Valentin Kochetkov, the chief of the Spetsstroi’s branch for the construction of space port’s facilities said the work to build the Angara rocket launch complex was scheduled to begin next year.
“It will not happen this year, because construction work at the first launch pad for the Soyuz rockets is the top priority,” Kochetkov said. According to his estimates four facilities at the space port worth 0.6 billion dollars worth are to be in place by June - the housing stock, the measurement equipment complex crucial for the first launch, an underground storage for rocket fuel and a waste recycling centre.

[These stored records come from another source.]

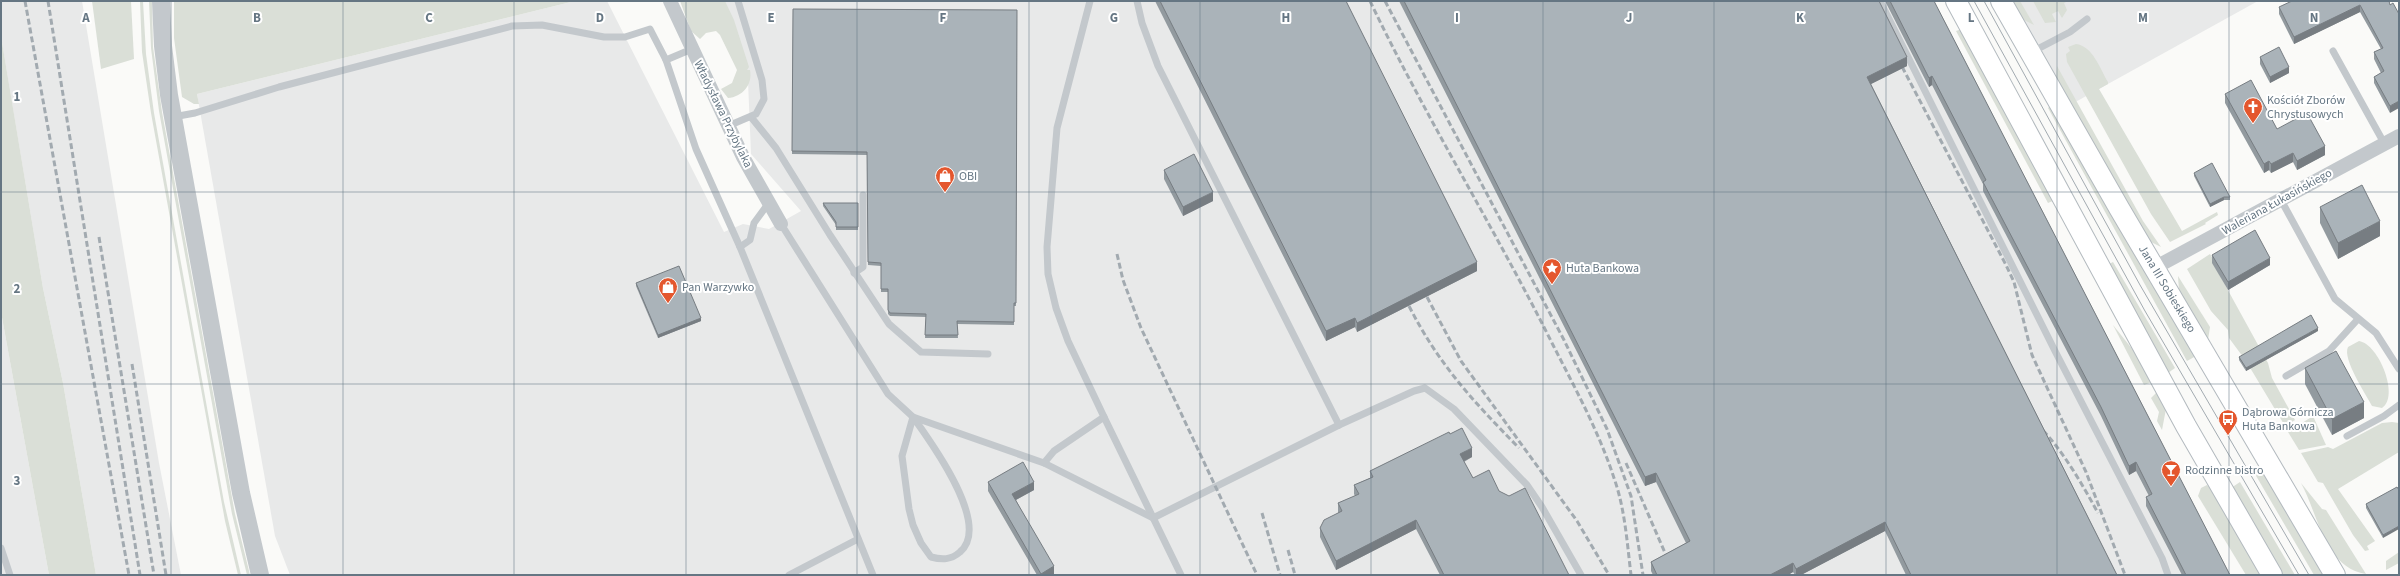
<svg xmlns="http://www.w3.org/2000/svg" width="2400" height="576" font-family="'Source Sans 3',sans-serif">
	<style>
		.built { fill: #e8e9e9 }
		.green { fill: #dadfd7 }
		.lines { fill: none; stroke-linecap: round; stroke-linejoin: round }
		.secondary-casing { stroke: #b3babf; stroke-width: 22 }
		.service { stroke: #c3c8cc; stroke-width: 7 }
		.minor { stroke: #c3c8cc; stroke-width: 14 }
		.tertiary { stroke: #c3c8cc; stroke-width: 18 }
		.secondary { stroke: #fff; stroke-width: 20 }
		.tram { stroke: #a2aab0; stroke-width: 1 }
		.rail { stroke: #a2aab0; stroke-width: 3; stroke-dasharray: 6 3; stroke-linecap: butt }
		.wall { fill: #929a9f }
		.shaded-wall { fill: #777d82 }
		.building { fill: #aab3b9; stroke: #777d82 }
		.grid { fill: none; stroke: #657683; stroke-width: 1; stroke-opacity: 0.55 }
		.labels { text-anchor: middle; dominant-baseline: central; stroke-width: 4; stroke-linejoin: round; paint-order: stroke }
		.poi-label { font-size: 12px; fill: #657683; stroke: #fff; text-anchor: start }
		.street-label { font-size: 12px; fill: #657683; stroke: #fff }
		.grid-label { font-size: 13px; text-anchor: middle; font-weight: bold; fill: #657683; stroke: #fff; stroke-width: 4; stroke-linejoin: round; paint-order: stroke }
	</style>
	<rect width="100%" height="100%" fill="#fafaf8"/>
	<g class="built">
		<path d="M1 1H82L159 463 181 575H96L63 383 43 288 11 97 1 36Z"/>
		<path d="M575 1H607L724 232 743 224 769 229 801 211 751 154 748 81 707 1H1929L2226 575H290L275 536 197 94Z"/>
		<path d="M2012 1H2258L2070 105Z"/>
		<path d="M1 312 49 575H1Z"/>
	</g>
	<g class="green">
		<path d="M92 1H131L134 59 101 69Z"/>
		<path d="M140 1H143L146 54 154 113 224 502 241 575H238L225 521 151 113 142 52Z"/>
		<path d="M149 1H152L153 47 162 112 235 514 250 575H247L232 514 159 111 151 48Z"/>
		<path d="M174 1H575L197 94 199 104H194L182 97 174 38Z"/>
		<path d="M680 1H725L734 20 749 67 747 70H750C753 85 742 97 728 98L721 89 732 83 737 70 720 35 716 31 706 33 700 39 691 31Z"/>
		<path d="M2012 1H2020L2034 25 2022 19Z"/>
		<path d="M2033 1H2068L2064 3 2067 10 2062 18 2058 11 2052 14 2056 22 2045 23Z"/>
		<path d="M1962 29 2055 200 2048 203 1956 31Z"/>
		<path d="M1 36 43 288 63 383 96 575H49L1 312Z"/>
		<path d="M2076 44C2093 46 2100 69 2108 82V84L2099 89 2182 231 2217 212 2218 215 2205 223 2206 224 2170 242 2151 214 2067 62 2066 54 2070 51 2068 47Z"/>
		<path d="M2057 66 2143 221 2161 247 2149 241 2056 79Z"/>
		<path d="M2050 106 2196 356 2187 361 2048 108Z"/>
		<path d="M2210 254 2215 262 2213 263 2268 363 2272 378 2295 420 2285 426 2246 361 2229 338 2228 330 2211 311 2187 269Z"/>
		<path d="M2113 262 2175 368 2168 373 2109 264Z"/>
		<path d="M2178 276 2210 327 2208 340 2179 291Z"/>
		<path d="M2113 325 2133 350 2152 382 2144 385Z"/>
		<path d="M2359 341C2379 344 2400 397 2382 408L2372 406C2366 394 2342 359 2348 347Z"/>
		<path d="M2157 392 2166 409 2162 430 2157 421 2159 412 2151 398Z"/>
		<path d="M2313 416 2326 445 2299 450 2288 432Z"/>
		<path d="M2392 422 2399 423V452L2338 489 2375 541 2367 546 2369 550 2365 551 2353 535 2323 483 2318 482 2301 453 2328 447 2333 449 2382 423Z"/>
		<path d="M2263 469 2325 575H2314L2255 474Z"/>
		<path d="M2240 482 2295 575H2282L2231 488Z"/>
		<path d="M2301 483 2322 509 2326 510 2366 574C2325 568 2318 514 2301 483Z"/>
		<path d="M2207 485 2210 488 2261 575H2246L2198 496 2201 488Z"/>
		<path d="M2399 552V563L2386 570V561Z"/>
	</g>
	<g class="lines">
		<defs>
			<g id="secondary">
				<path d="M1956 1 2186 426 2272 575"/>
				<path d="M2001 1 2119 208 2335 575"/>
			</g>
		</defs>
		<use href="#secondary" class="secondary-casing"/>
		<g class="service">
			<path d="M1137 1 1142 23 1158 66 1339 425"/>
			<path d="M1880 1 2055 351 2162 558 2168 575"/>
			<path d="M692 49 666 60 696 149 740 247 873 575"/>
			<path d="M2333 51 2384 143"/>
			<path d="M2032 52 2070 32 2087 19"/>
			<path d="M173 117 195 113 279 87 512 26 542 25 604 37H625L650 29 666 60"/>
			<path d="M751 117 776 148 830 235 889 324 921 352 988 354"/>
			<path d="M728 126 756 114 764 99 762 80 738 1"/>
			<path d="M2281 200 2335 299 2376 333 2399 369"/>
			<path d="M781 224 888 394 913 417 1044 463 1054 451 1104 417 1068 341 1056 308 1048 274 1047 247 1057 128 1090 1"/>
			<path d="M740 247 750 240 754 223 768 204"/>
			<path d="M854 273 863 267V195"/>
			<path d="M2286 376 2329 351 2358 319"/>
			<path d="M913 417C931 442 992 525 960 552 951 560 942 560 931 557L921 543 913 525 909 509 902 456Z"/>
			<path d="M1104 417 1181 575"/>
			<path d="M2347 436 2384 416 2399 405"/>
			<path d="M1044 463 1153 518 1339 425 1414 391 1425 388 1454 409 1527 485 1542 507 1581 575"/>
			<path d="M1 548 10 575"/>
			<path d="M789 575 858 539"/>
		</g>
		<g class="minor">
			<path d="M670 1 743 157 781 224"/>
			<path d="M2154 268 2399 136"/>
		</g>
		<path class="tertiary" d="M161 1 163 46 169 95 241 493 260 575"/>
		<use href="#secondary" class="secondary"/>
		<g class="tram">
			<path d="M1974 1 2145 311 2299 575"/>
			<path d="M1984 1 2140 285 2309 575"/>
		</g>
		<g class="rail">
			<path d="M25 1 129 575"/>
			<path d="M48 1 140 575"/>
			<path d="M1370 1C1426 118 1495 229 1553 345 1575 388 1599 432 1614 478 1625 509 1627 542 1631 575"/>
			<path d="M1385 1 1564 340 1607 429 1631 496 1643 575"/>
			<path d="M1898 59 2006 265 2014 282 2032 355 2086 472 2125 575"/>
			<path d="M99 237 154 575"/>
			<path d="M1117 254 1123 280 1141 328 1257 575"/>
			<path d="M1427 297 1461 361 1577 521 1609 575"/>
			<path d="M1409 306C1439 365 1473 401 1519 448"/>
			<path d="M132 364 166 575"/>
			<path d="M2037 424C2062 449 2081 482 2098 513"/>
			<path d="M1626 463 1669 562"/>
			<path d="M1262 513 1280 575"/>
			<path d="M1288 550 1295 575"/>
		</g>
	</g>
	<g class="wall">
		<path d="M1155 1H1346L1477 271 1357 332 1355 327 1326 341Z"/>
		<path d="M1399 1H1879L1907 66 1871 84 2117 575H1906L1885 531 1801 575H1795L1793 572 1788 575H1653L1651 571V562L1686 543 1656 482 1645 486Z"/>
		<path d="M1885 1H1934L2230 575H2182L2146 506V497L2149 496 2136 471 2129 475 2101 416 1983 191V184L1932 85 1929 87Z"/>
		<path d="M2390 5V113L2374 83V77L2381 73 2374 59V52L2381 49 2360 12 2294 44 2279 14V7Z"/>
		<path d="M793 9 1017 10 1016 306H1014V325L957 324 958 338H925L926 317 890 316 888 314V292H881V266L868 265 867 155 792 154Z"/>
		<path d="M2260 57 2289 73 2270 83 2260 64Z"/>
		<path d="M2225 94 2277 129 2325 155 2297 170 2293 162 2271 173 2269 170 2264 173 2225 103Z"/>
		<path d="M1164 170 1213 201 1183 216 1164 179Z"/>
		<path d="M2194 173 2230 197V200H2224L2210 207 2194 176Z"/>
		<path d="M823 203H858V230H836V225L823 206Z"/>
		<path d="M2320 207 2380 236 2338 259 2320 223Z"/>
		<path d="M2212 255 2270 265 2228 290 2212 263Z"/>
		<path d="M636 283 701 321 658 338 636 286Z"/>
		<path d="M2318 331 2246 371 2239 360V357Z"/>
		<path d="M2305 368 2364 418 2332 435 2305 384Z"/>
		<path d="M1450 434 1472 457 1464 462 1473 478 1499 491 1569 575H1440L1416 529 1336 570 1320 537V528L1338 513V503L1355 496 1354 494V485L1370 478V471Z"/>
		<path d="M988 482 1034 490 1016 500 1054 574 1052 575H1037L988 491Z"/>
		<path d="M2399 490 2383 538 2366 508V504Z"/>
	</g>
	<g class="shaded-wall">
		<path d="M2360 5V12L2294 44V37Z"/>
		<path d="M1907 57V66L1867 86V77Z"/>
		<path d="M2289 67V73L2270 83V77Z"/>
		<path d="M1932 76V85L1929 87V78Z"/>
		<path d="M2399 101V108L2390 113V106Z"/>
		<path d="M2325 146V155L2297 170V161Z"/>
		<path d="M2293 153V162L2271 173V164Z"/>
		<path d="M2269 161V170L2264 173V164Z"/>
		<path d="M1213 192V201L1183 216V207Z"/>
		<path d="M2224 197V200L2210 207V204Z"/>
		<path d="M2380 221V236L2338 259V243Z"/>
		<path d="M2270 258V265L2228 290V282Z"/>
		<path d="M1477 262V271L1357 332V323Z"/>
		<path d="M701 318V321L658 338V335Z"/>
		<path d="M1355 318V327L1326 341V331Z"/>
		<path d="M2318 328V331L2246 371V368Z"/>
		<path d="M2364 402V418L2332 435V419Z"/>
		<path d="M1472 448V457L1460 463V454Z"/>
		<path d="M2136 462V471L2129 475V466Z"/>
		<path d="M1656 473V482L1645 486V477Z"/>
		<path d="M1034 482V490L1012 502V494Z"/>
		<path d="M1416 520V529L1336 570V561Z"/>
		<path d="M1885 522V531L1801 575H1796V569Z"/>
		<path d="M2399 526V529L2383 538V535Z"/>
		<path d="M1793 563V572L1788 575H1770Z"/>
		<path d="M1054 566V574L1052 575H1041V574Z"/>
	</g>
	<g class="building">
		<path d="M1160 1H1346L1477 262 1357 323 1355 318 1326 331Z"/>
		<path d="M1404 1H1879L1907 57 1867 77 2117 575H1911L1885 522 1796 569 1793 563 1770 575H1657L1651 562 1690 541 1656 473 1645 477Z"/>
		<path d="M1890 1H1934L2230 575H2186L2146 497 2152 494 2136 462 2129 466 2101 407 1983 182 1986 180 1932 76 1929 78Z"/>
		<path d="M2292 1H2389L2390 5 2393 3 2399 14V101L2390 106 2374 77 2384 71 2374 52 2383 48 2360 5 2294 37 2279 7Z"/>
		<path d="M793 9 1017 10 1016 303H1014V322L957 321 958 335H925L926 314 890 313 888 310V289H881V263L868 262 867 152 792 151Z"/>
		<path d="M2279 47 2289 67 2270 77 2260 57Z"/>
		<path d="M2251 80 2277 129 2307 113 2325 146 2297 161 2293 153 2271 164 2269 161 2264 164 2225 94Z"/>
		<path d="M1194 154 1213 192 1183 207 1164 170Z"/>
		<path d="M2212 163 2230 197H2224L2210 204 2194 173Z"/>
		<path d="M2362 185 2380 221 2338 243 2320 207Z"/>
		<path d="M823 203H858V227H836V222Z"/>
		<path d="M2255 230 2270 258 2228 282 2212 255Z"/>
		<path d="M679 266 701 318 658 335 636 283Z"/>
		<path d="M2311 315 2318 328 2246 368 2239 357Z"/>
		<path d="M2336 351 2364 402 2332 419 2305 368Z"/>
		<path d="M1462 428 1472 448 1460 454 1473 478 1489 470 1499 491 1509 496 1525 488 1569 575H1444L1416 520 1336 561 1320 528 1324 520 1342 511 1338 503 1359 494 1354 485 1373 477 1370 471 1449 432 1450 434Z"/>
		<path d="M1023 462 1034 482 1012 494 1054 566 1041 574 988 482Z"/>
		<path d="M2397 487 2399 490V526L2383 535 2366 504Z"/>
	</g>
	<path class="grid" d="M171 1V575M343 1V575M514 1V575M686 1V575M857 1V575M1029 1V575M1200 1V575M1371 1V575M1543 1V575M1714 1V575M1886 1V575M2057 1V575M2229 1V575M1 192H2399M1 384H2399"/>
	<defs>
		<symbol id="church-pin" viewBox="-11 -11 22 30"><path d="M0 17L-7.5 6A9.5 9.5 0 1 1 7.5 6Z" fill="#e4572e" stroke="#fff"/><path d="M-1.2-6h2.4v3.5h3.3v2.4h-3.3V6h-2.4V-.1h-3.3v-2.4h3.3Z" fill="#fff"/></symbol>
		<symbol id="shop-pin" viewBox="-11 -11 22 30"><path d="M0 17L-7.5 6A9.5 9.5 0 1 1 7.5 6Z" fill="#e4572e" stroke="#fff"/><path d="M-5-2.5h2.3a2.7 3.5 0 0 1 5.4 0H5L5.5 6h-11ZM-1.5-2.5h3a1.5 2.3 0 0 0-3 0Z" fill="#fff"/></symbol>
		<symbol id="sight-pin" viewBox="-11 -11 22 30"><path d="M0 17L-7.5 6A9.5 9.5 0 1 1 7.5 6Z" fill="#e4572e" stroke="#fff"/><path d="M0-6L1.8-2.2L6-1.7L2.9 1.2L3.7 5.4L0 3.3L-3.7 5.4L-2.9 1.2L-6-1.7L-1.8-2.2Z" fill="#fff"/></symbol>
		<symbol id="bus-pin" viewBox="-11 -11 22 30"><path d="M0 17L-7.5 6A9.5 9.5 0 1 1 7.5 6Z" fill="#e4572e" stroke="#fff"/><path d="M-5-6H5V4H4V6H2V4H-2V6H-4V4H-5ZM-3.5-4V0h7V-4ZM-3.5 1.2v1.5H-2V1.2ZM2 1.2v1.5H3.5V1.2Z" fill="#fff"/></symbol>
		<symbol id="bar-pin" viewBox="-11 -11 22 30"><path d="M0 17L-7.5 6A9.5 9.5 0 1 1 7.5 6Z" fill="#e4572e" stroke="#fff"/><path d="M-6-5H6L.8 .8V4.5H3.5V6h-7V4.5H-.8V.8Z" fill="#fff"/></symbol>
	</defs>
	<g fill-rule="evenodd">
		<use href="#church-pin" x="2242" y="96" width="22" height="30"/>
		<use href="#shop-pin" x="934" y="165" width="22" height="30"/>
		<use href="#sight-pin" x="1541" y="257" width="22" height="30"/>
		<use href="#shop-pin" x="657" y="276" width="22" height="30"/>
		<use href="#bus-pin" x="2217" y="408" width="22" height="30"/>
		<use href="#bar-pin" x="2160" y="459" width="22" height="30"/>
	</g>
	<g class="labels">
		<g class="poi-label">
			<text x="2267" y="100">Kościół Zborów<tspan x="2267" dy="14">Chrystusowych</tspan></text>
			<text x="959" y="176">OBI</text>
			<text x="1566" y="268">Huta Bankowa</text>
			<text x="682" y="287">Pan Warzywko</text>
			<text x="2242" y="412">Dąbrowa Górnicza<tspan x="2242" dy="14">Huta Bankowa</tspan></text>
			<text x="2185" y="470">Rodzinne bistro</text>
		</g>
		<g class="street-label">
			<text transform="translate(723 114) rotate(64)">Władysława Przybylaka</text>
			<text transform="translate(2277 202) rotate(-29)">Waleriana Łukasińskiego</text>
			<text transform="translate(2167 289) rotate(59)">Jana III Sobieskiego</text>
		</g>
	</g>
	<g class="grid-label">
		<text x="86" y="22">A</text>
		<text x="257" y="22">B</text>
		<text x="429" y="22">C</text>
		<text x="600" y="22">D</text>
		<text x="771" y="22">E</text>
		<text x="943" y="22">F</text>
		<text x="1114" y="22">G</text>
		<text x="1286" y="22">H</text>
		<text x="1457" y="22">I</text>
		<text x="1629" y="22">J</text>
		<text x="1800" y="22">K</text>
		<text x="1971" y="22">L</text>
		<text x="2143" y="22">M</text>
		<text x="2314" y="22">N</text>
		<text x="17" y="101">1</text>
		<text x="17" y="293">2</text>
		<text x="17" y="485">3</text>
	</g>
	<rect width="2400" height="576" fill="none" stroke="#657683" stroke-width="4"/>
</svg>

The program for creating the Vostochny spaceport is extended till 2025. A total workforce of 7,000-8,000 from eighteen regions of Russia is employed at the complex. A decision is about to be made to draw additional human resources to eliminate the lagging behind estimated at 30-55 days.
“We are in talks with the client - Roscosmos - over the question of including four more contracts in the schedule - those for creating a system of communication, an industrial construction base, a base for running the debris fallout area and a weather watching complex. This will cost an estimated 200,000 million dollars,” Kochetkov said.
“Angara is a new generation of rockets Russia is working on at the moment. All of the current rockets in use were designed back in the USSR. The Angara family consists of the light rocket Angara-1.2, (liftoff mass of 171 tonnes), medium rocket Angara-A3 (481 tonnes), and heavy rockets: Angara-A5 (liftoff mass of 773 tonnes, payload up to 24.5 tonnes) and Angara-A7 (1,113 tonnes, payload of up to 35 tonnes).
Russia’s future first entirely civil spaceport entered the active construction phase in 2011. It is located in the Amur Region in Russia’s Far East near the town of Uglegorsk on an area of 700 square kilometres. It will have a launch complex for super-heavy rockets meant for exploring near and far space. Construction work is financed under the federal space program. It will go fully operational in 2020.
Russia is determined to develop its current space sites - northern Plesetsk and Baikonur, in Kazakhstan, which it operates under a lease contract extending till 2050.
There are a total of 20 space sites around the world. Construction of new space launch sites is in progress in China, Korea, Indonesia and Brazil. The Guiana space centre is developing, too.